▶ **Record excerpts**
━━━━━━━━━━━━━━━━

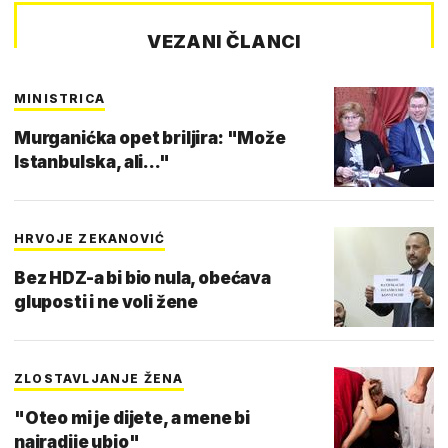
VEZANI ČLANCI
MINISTRICA
Murganićka opet briljira: "Može
Istanbulska, ali..."
HRVOJE ZEKANOVIĆ
Bez HDZ-a bi bio nula, obećava
gluposti i ne voli žene
ZLOSTAVLJANJE ŽENA
"Oteo mi je dijete, a mene bi
najradije ubio"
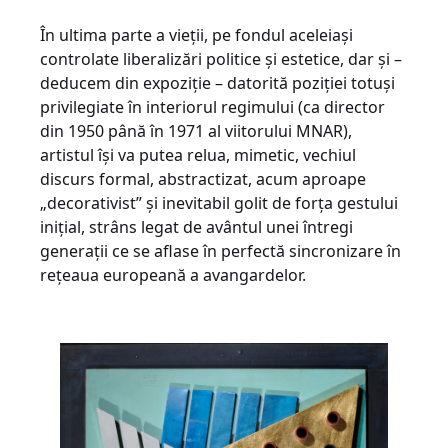
În ultima parte a vieții, pe fondul aceleiași
controlate liberalizări politice și estetice, dar și –
deducem din expoziție – datorită poziției totuși
privilegiate în interiorul regimului (ca director
din 1950 până în 1971 al viitorului MNAR),
artistul își va putea relua, mimetic, vechiul
discurs formal, abstractizat, acum aproape
„decorativist” și inevitabil golit de forța gestului
inițial, strâns legat de avântul unei întregi
generații ce se aflase în perfectă sincronizare în
rețeaua europeană a avangardelor.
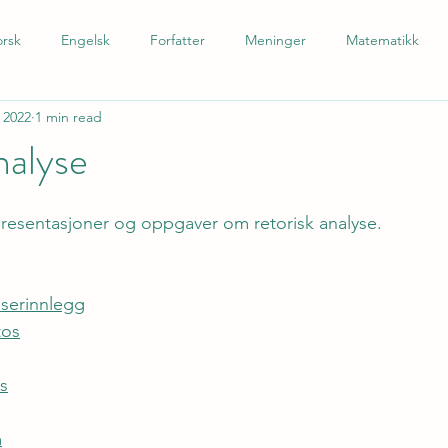
rsk
Engelsk
Forfatter
Meninger
Matematikk
 2022
1 min read
 som andrespråk
Tysk
Spansk
Barnetrinn
Nynors
nalyse
presentasjoner og oppgaver om retorisk analyse.
eserinnlegg
tos
s
m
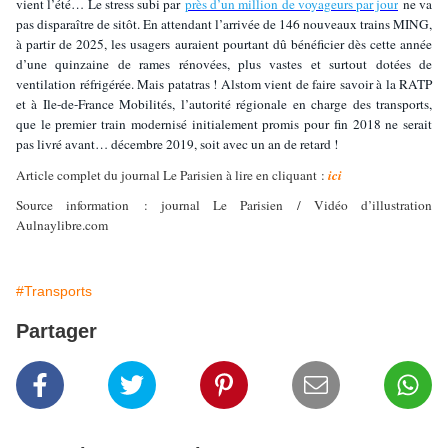
vient l’été… Le stress subi par
près d’un million de voyageurs par jour
ne va
pas disparaître de sitôt. En attendant l’arrivée de 146 nouveaux trains MING,
à partir de 2025, les usagers auraient pourtant dû bénéficier dès cette année
d’une quinzaine de rames rénovées, plus vastes et surtout dotées de
ventilation réfrigérée. Mais patatras ! Alstom vient de faire savoir à la RATP
et à Ile-de-France Mobilités, l’autorité régionale en charge des transports,
que le premier train modernisé initialement promis pour fin 2018 ne serait
pas livré avant… décembre 2019, soit avec un an de retard !
Article complet du journal Le Parisien à lire en cliquant :
ici
Source information : journal Le Parisien / Vidéo d’illustration
Aulnaylibre.com
#Transports
Partager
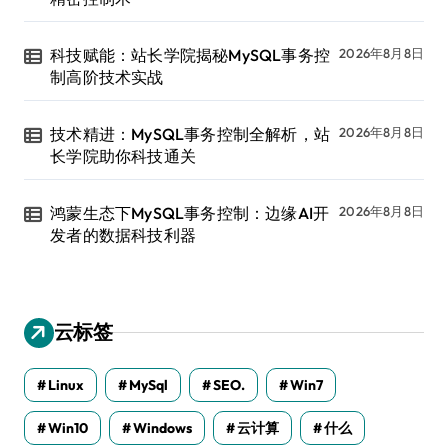
科技赋能：站长学院揭秘MySQL事务控
2026年8月8日
制高阶技术实战
技术精进：MySQL事务控制全解析，站
2026年8月8日
长学院助你科技通关
鸿蒙生态下MySQL事务控制：边缘AI开
2026年8月8日
发者的数据科技利器
云标签
Linux
MySql
SEO.
Win7
Win10
Windows
云计算
什么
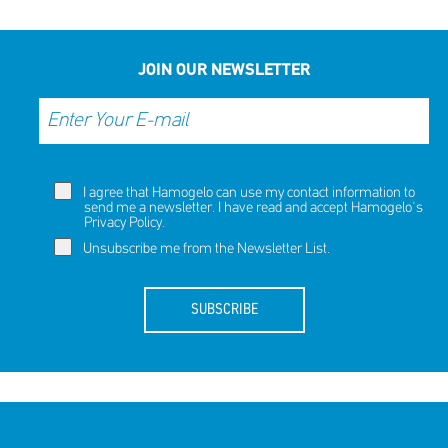
JOIN OUR NEWSLETTER
I agree that Hamogelo can use my contact information to
send me a newsletter. I have read and accept Hamogelo's
Privacy Policy
.
Unsubscribe me from the Newsletter List.
SUBSCRIBE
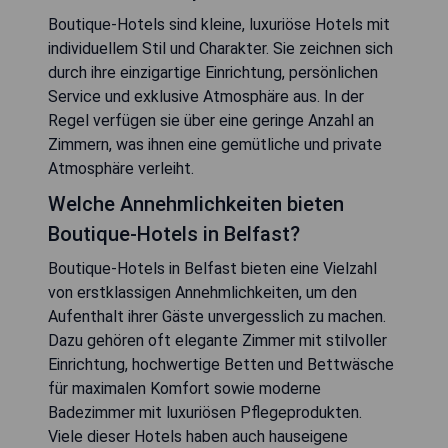
Boutique-Hotels sind kleine, luxuriöse Hotels mit
individuellem Stil und Charakter. Sie zeichnen sich
durch ihre einzigartige Einrichtung, persönlichen
Service und exklusive Atmosphäre aus. In der
Regel verfügen sie über eine geringe Anzahl an
Zimmern, was ihnen eine gemütliche und private
Atmosphäre verleiht.
Welche Annehmlichkeiten bieten
Boutique-Hotels in Belfast?
Boutique-Hotels in Belfast bieten eine Vielzahl
von erstklassigen Annehmlichkeiten, um den
Aufenthalt ihrer Gäste unvergesslich zu machen.
Dazu gehören oft elegante Zimmer mit stilvoller
Einrichtung, hochwertige Betten und Bettwäsche
für maximalen Komfort sowie moderne
Badezimmer mit luxuriösen Pflegeprodukten.
Viele dieser Hotels haben auch hauseigene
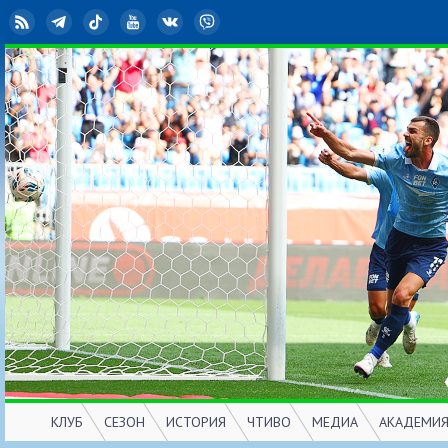
RSS
Telegram
TikTok
YouTube
ВКонтакте
Viber
КЛУБ
СЕЗОН
ИСТОРИЯ
ЧТИВО
МЕДИА
АКАДЕМИ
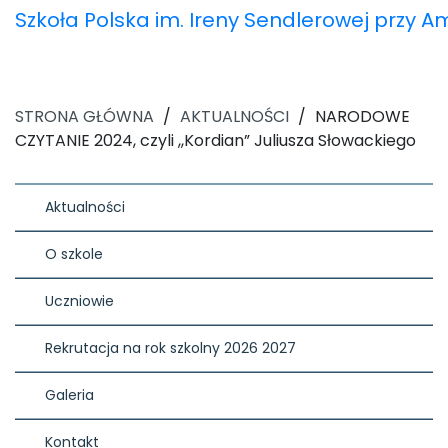
Szkoła Polska im. Ireny Sendlerowej przy 
STRONA GŁÓWNA
/
AKTUALNOŚCI
/
NARODOWE
CZYTANIE 2024, czyli ,,Kordian” Juliusza Słowackiego
Aktualności
O szkole
Uczniowie
Rekrutacja na rok szkolny 2026 2027
Galeria
Kontakt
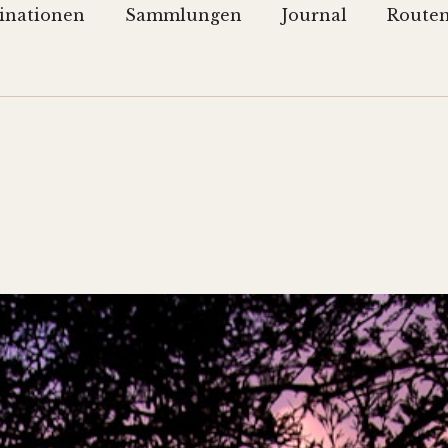
inationen
Sammlungen
Journal
Route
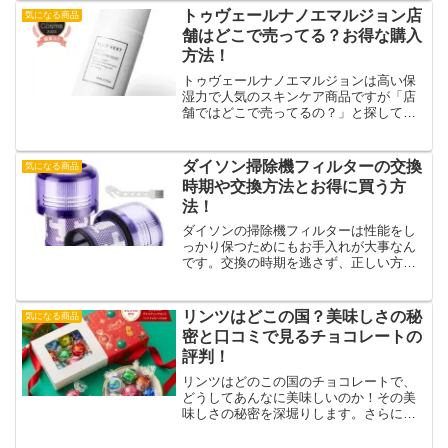
できる効果をご紹介！購入前に知りたい
トゥヴェールナノエマルジョン店
気になる商品
価格や返品情報もまとめているます。
舗はどこで売ってる？お得な購入
方法！
トゥヴェールナノエマルジョンは高い保
湿力で人気のスキンケア商品ですが「店
舗ではどこで売ってるの？」と探してい
る方へ、大手ドラッグストアやバラエテ
ィショップでの取り扱い情報をチェッ
ク！さらに、楽天やAmazonで購入するメ
ダイソン掃除機フィルターの交換
気になる商品
リットや、セール・クーポンでお得にゲ
時期や交換方法とお得に買う方
ットする方法もご紹介。これで賢くお買
法！
い物を楽しみましょう！
ダイソンの掃除機フィルターは性能をし
っかり保つためにもお手入れが大事なん
です。交換の時期を逃さず、正しい方法
で交換することで、掃除機はいつもベス
トな状態を保ちますよ。フィルターのお
手入れのポイントやお得な購入方法もご
リンツはどこの国？美味しさの秘
気になる商品
紹介します。あなたのダイソンをもっと
密と口コミで見るチョコレートの
長持ちさせましょう。
評判！
リンツはどのこの国のチョコレートで、
どうしてあんなに美味しいのか！その美
味しさの秘密を深堀りします。さらに口
コミや評判、おすすめラインナップな
ど、チョコレート好きの魅力がたっぷ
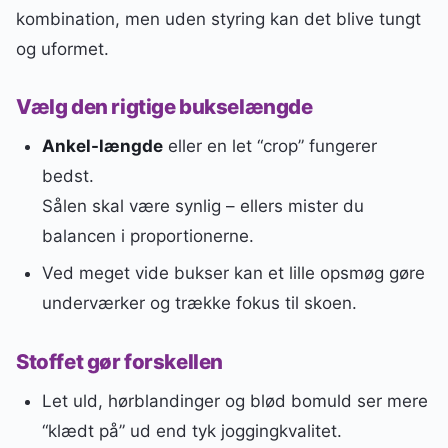
kombination, men uden styring kan det blive tungt
og uformet.
Vælg den rigtige bukselængde
Ankel-længde
eller en let “crop” fungerer
bedst.
Sålen skal være synlig – ellers mister du
balancen i proportionerne.
Ved meget vide bukser kan et lille opsmøg gøre
underværker og trække fokus til skoen.
Stoffet gør forskellen
Let uld, hørblandinger og blød bomuld ser mere
“klædt på” ud end tyk joggingkvalitet.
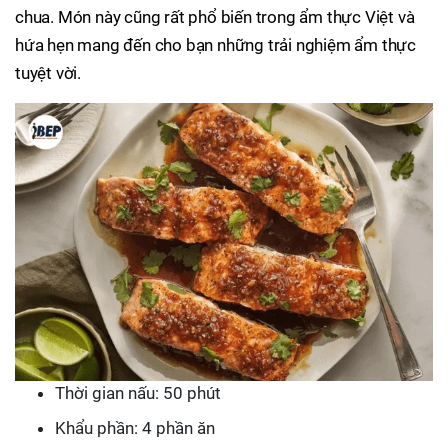
chua. Món này cũng rất phổ biến trong ẩm thực Việt và
hứa hẹn mang đến cho bạn những trải nghiệm ẩm thực
tuyệt vời.
Thời gian nấu: 50 phút
Khẩu phần: 4 phần ăn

━━━━━━━━━━━━━━━━

▶ **Task description**
Supply the number of lines above that contain the word "thực", and nothing else.

▶ **Exercise result**
2